_WHAT TO PRODUCE_.
Please shorten the paragraph in the commentary on media power that begins "I implore you" to two sentences, keeping its main facts.

They’re not happy with the rough parity, the slight advantage they have now.
They want media domination. Sinclair bought the once glorious Baltimore
Sun. Don’t think they’ll stop there. I predict Sinclair or the News Corp.
will own The Washington Post one day. Maybe sooner than we
think.
I
implore you. Contemplate this. If you’re of a certain age, you have a living
memory of revolutions in what we used to call the Third World. Question: What’s
the first thing every guerilla army, whether of the left or the right, did once
they seized the palace? They took over the radio or television station. First.
There’s a reason for that.
It’s
the same reason Viktor Orban told CPAC in 2022: “Have
your own media.”
This
is a crisis. The Democratic brand is garbage in wide swaths of the country, and
this is the reason. Consider this point. In Missouri on Tuesday, voters passed
a pro-abortion rights initiative, and another that raised the minimum wage and
mandated paid leave. These are all Democratic positions. But as far as electing
someone to high office, the Man-Boy Love Party could probably come closer than
the Democrats. Trump beat Harris there by 18 points, and Senator Josh Hawley
beat Lucas Kunce, who ran a good race and pasted Hawley in their debate, by 14
points.
The
reason? The right-wing media. And it’s only growing and growing. And I haven’t
even gotten to social media and Tik Tok and the other platforms from which far
more people are getting their news these days. The right is way ahead on those
fronts too. Liberals must wake up and understand this and do something about it
before it’s too late, which it almost is.

_RECORDS SHOWN_.
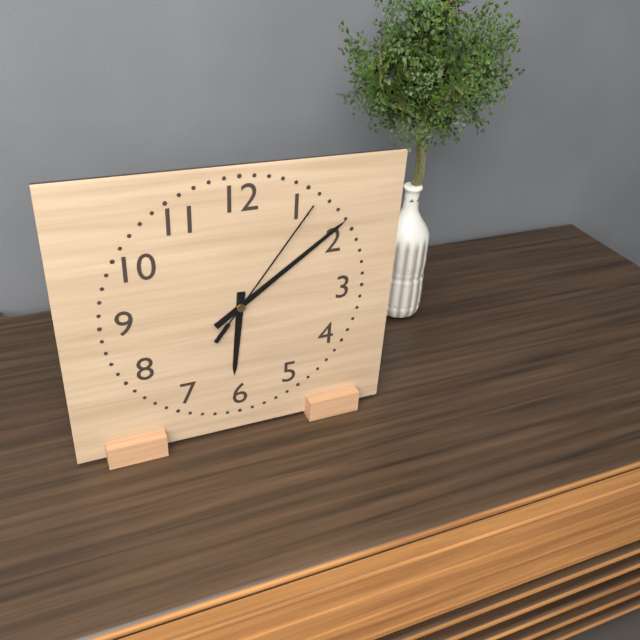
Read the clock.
6:09:06
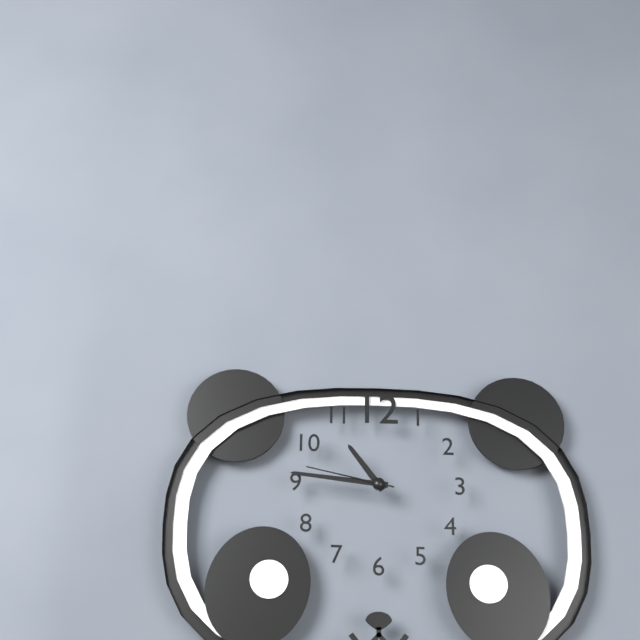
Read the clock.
10:46:47
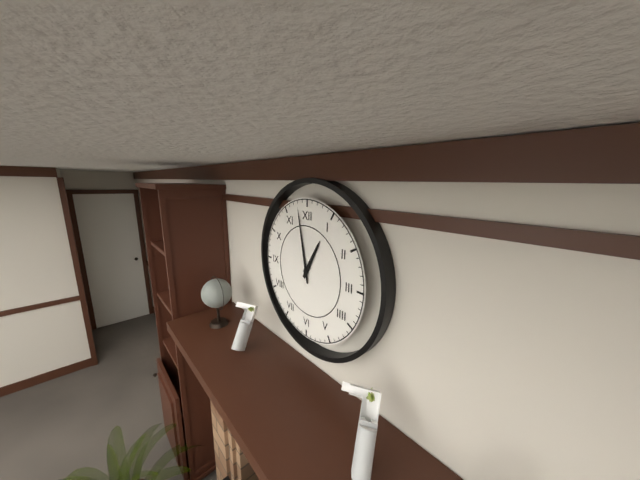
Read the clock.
12:58
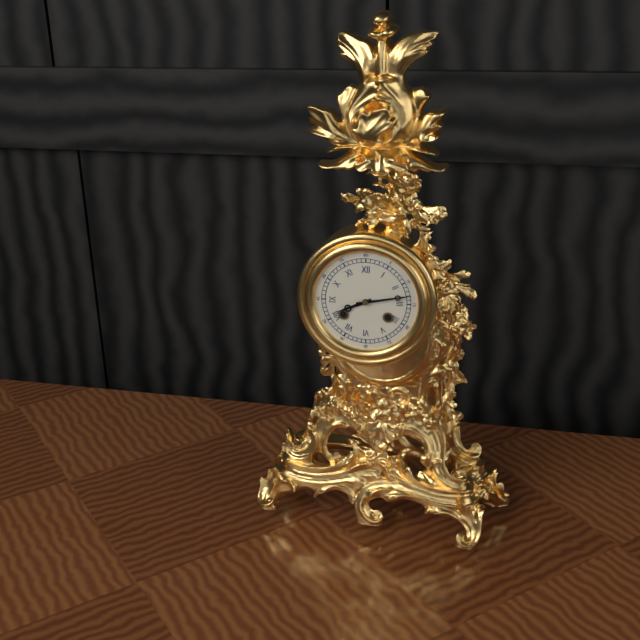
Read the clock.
8:13
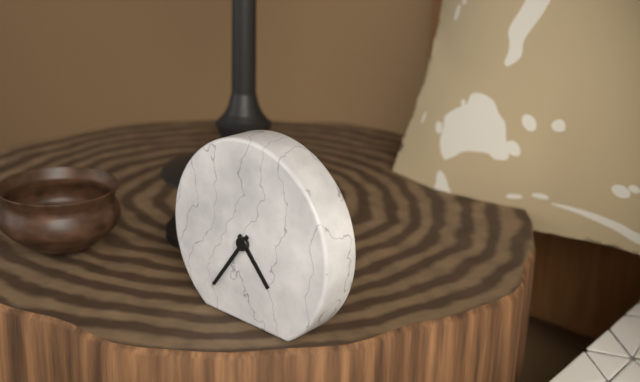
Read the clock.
4:36
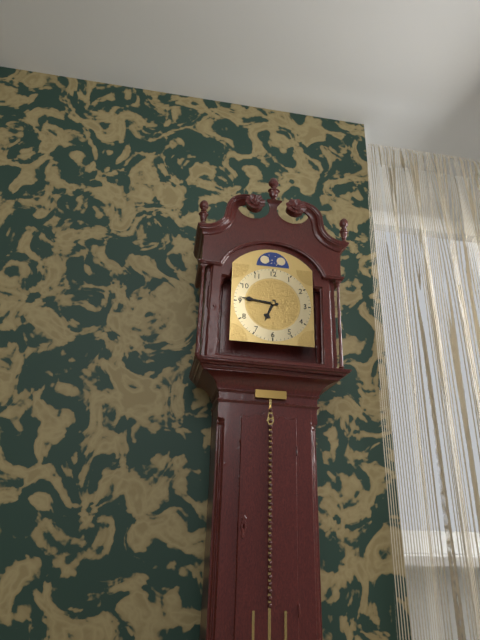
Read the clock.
6:46
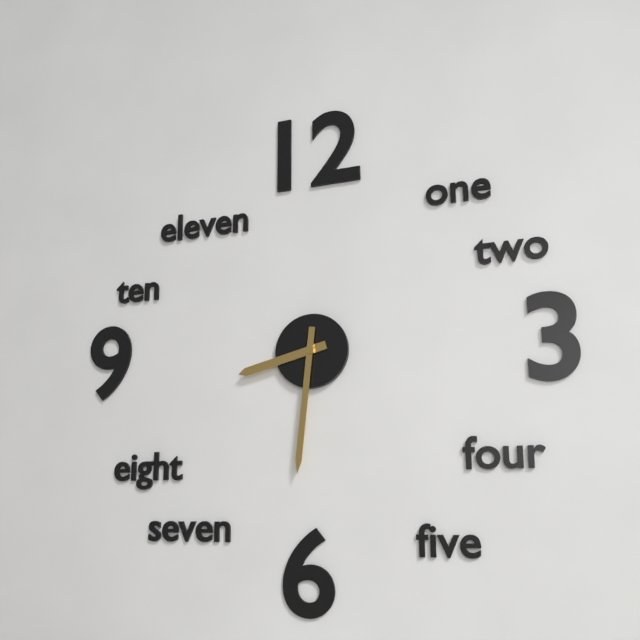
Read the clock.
8:31
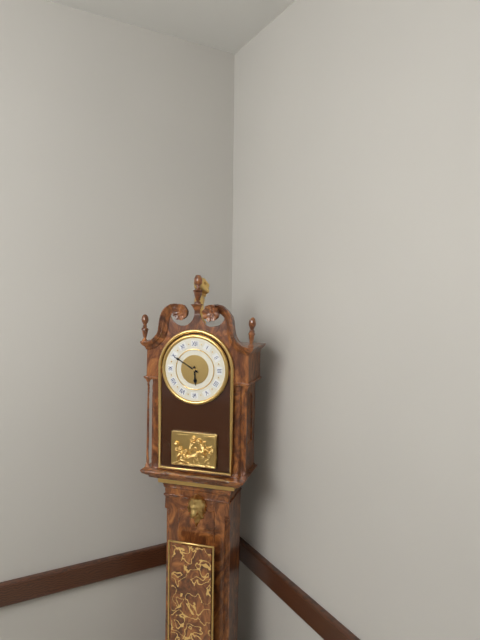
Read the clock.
5:50
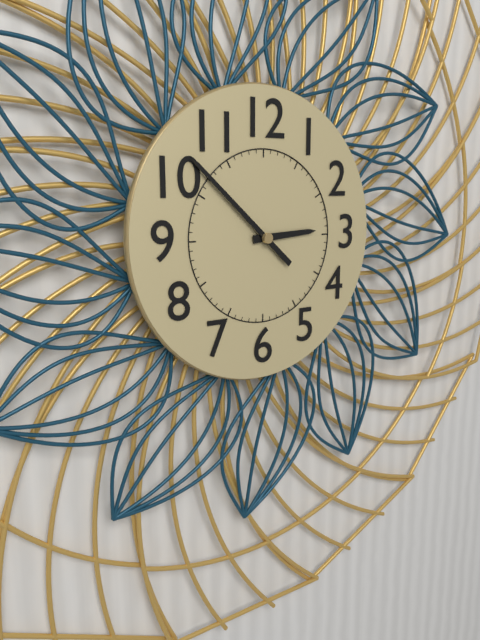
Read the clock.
2:52
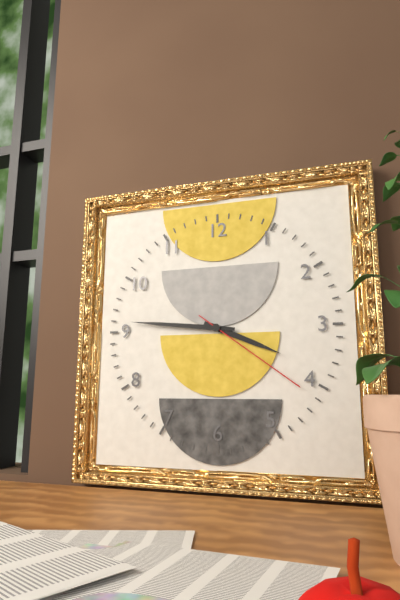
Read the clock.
3:46:21
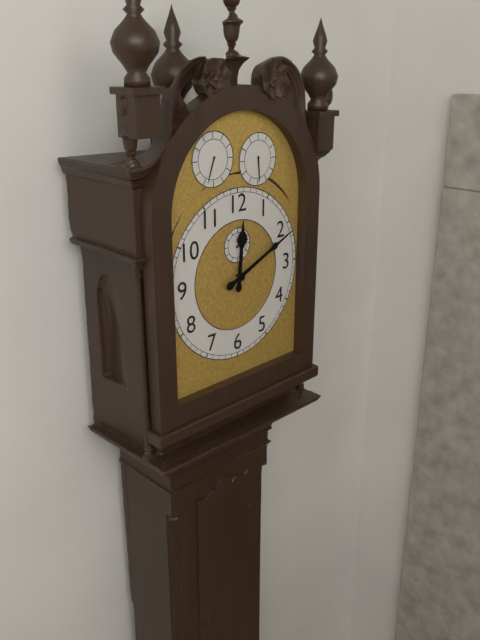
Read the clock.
12:11
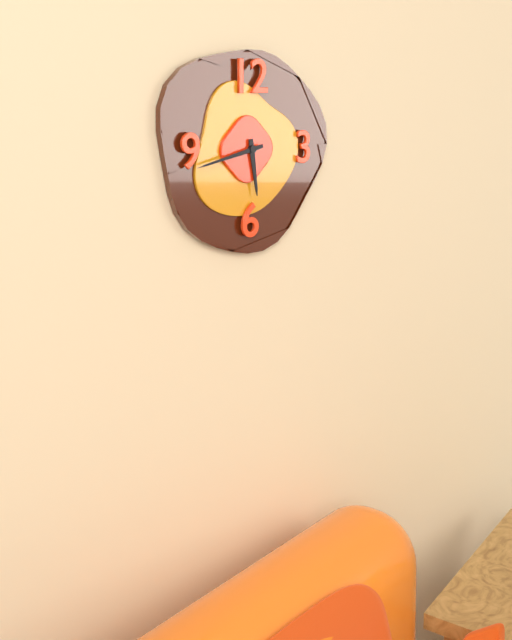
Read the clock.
5:43
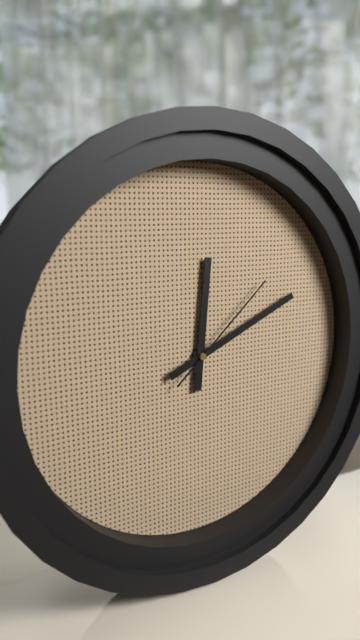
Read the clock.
12:11:08
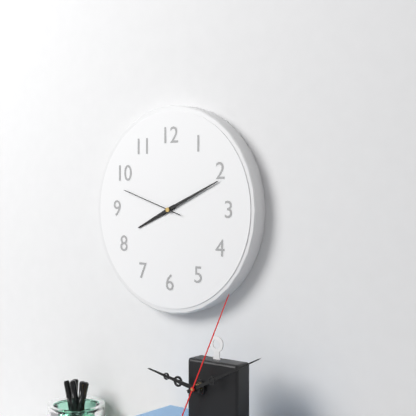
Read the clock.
8:11:48
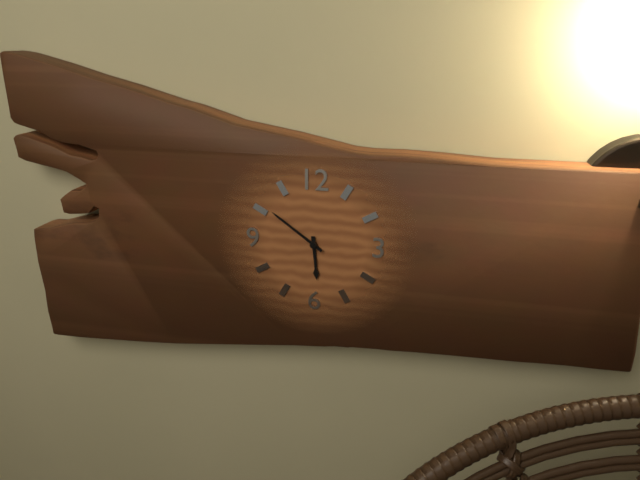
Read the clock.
5:51
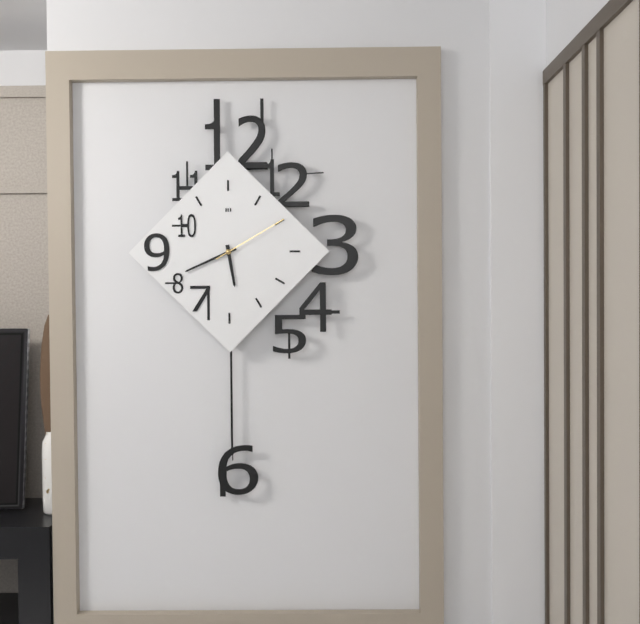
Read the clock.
5:41:10
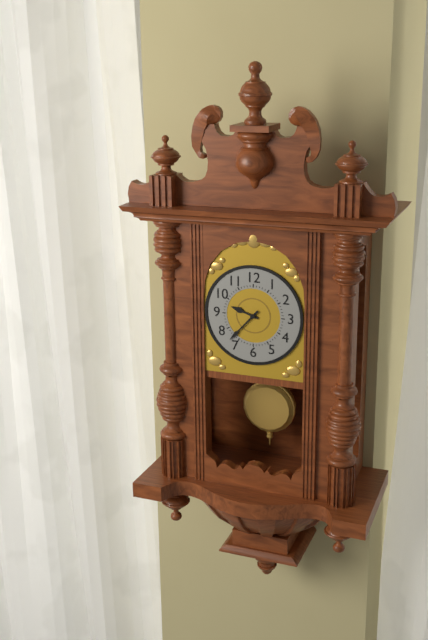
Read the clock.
9:37
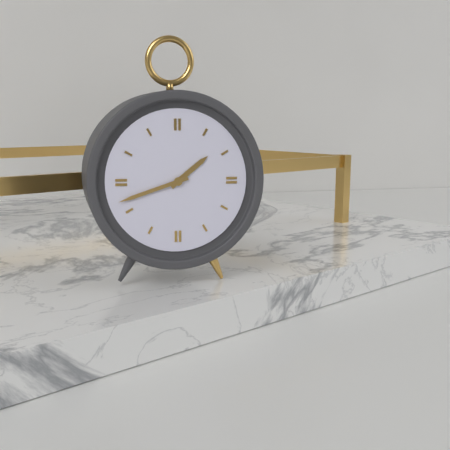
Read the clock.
1:42
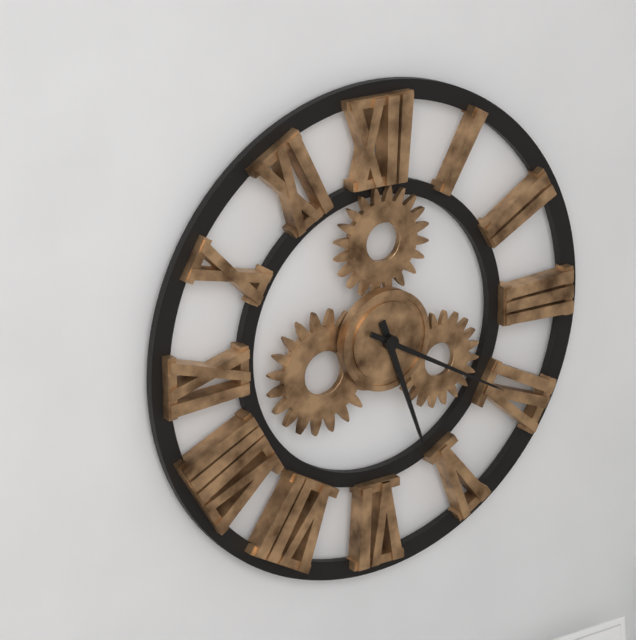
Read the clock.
5:20
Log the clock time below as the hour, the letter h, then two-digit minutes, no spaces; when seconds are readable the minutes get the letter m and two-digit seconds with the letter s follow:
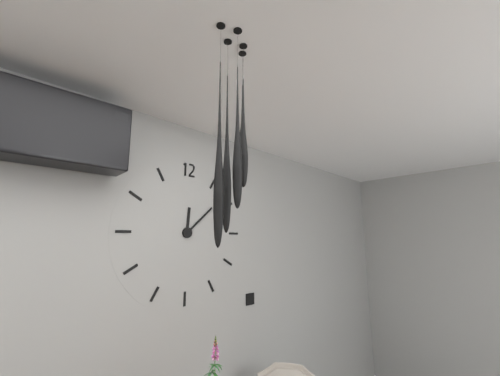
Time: 12h08
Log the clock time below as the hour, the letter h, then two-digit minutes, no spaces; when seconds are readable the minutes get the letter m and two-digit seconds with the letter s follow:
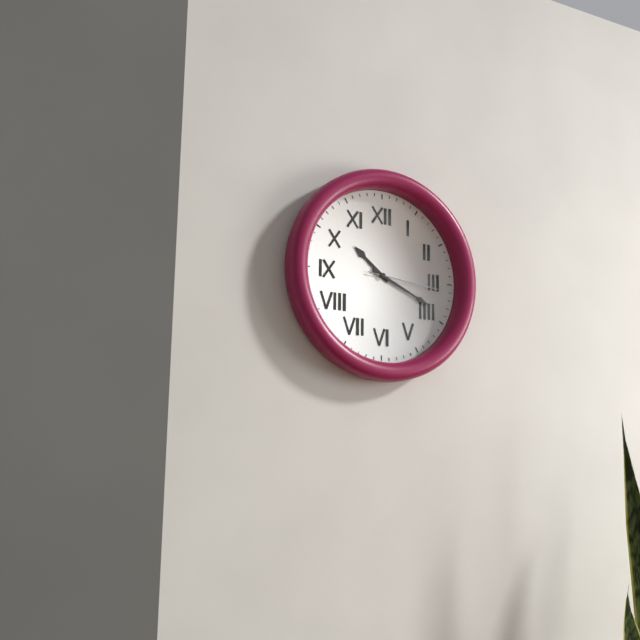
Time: 10h19m16s
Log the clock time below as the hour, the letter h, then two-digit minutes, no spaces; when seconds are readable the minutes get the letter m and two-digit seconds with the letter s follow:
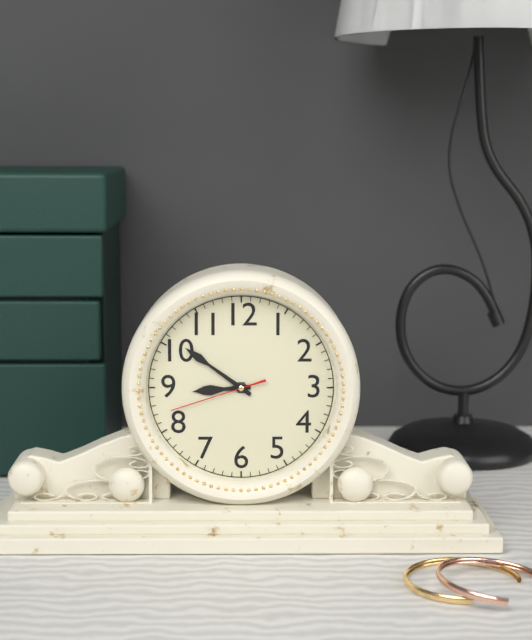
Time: 8h51m42s
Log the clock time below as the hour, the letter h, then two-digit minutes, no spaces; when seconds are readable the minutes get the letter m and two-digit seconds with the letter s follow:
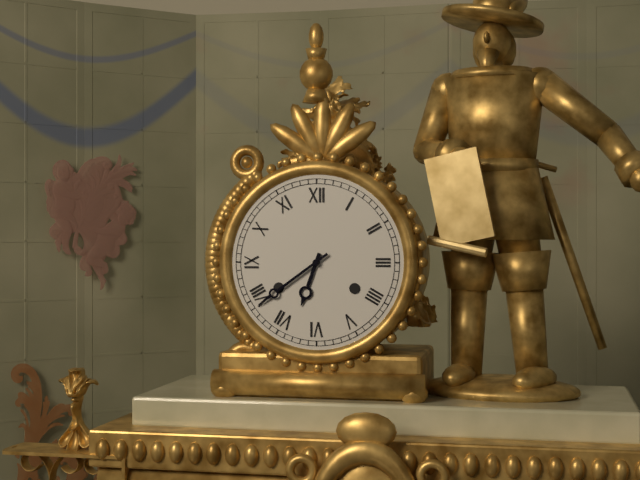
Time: 6h39
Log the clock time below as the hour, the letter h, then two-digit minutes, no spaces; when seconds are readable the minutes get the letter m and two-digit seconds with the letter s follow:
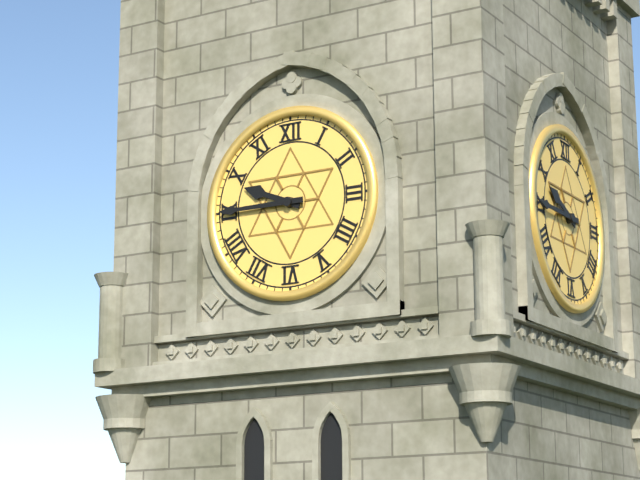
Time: 9h45
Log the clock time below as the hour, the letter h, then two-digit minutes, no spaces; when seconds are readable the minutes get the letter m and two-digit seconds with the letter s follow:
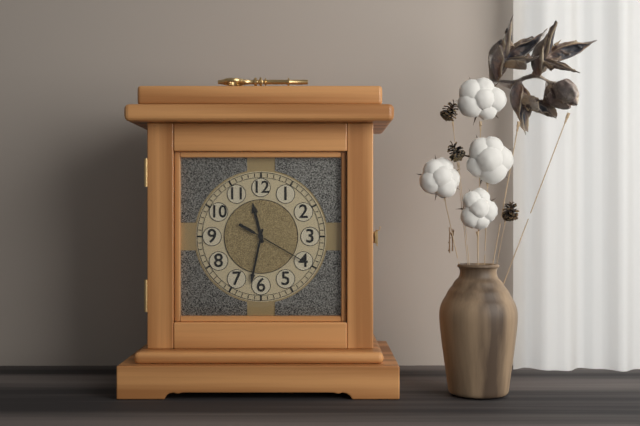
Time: 11h32m20s
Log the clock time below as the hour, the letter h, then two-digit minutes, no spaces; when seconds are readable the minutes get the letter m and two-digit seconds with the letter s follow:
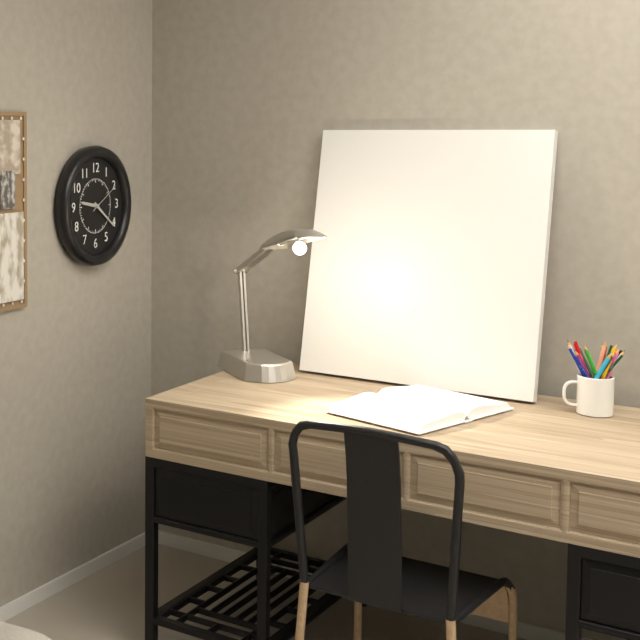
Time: 9h21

_SOLUTION BELOW_.
People of a certain age remember revolutions in what used to be called the Third World. Whenever a guerilla army of the left or the right seized the palace, its first move was to take over the radio or television station, and there is a reason for that.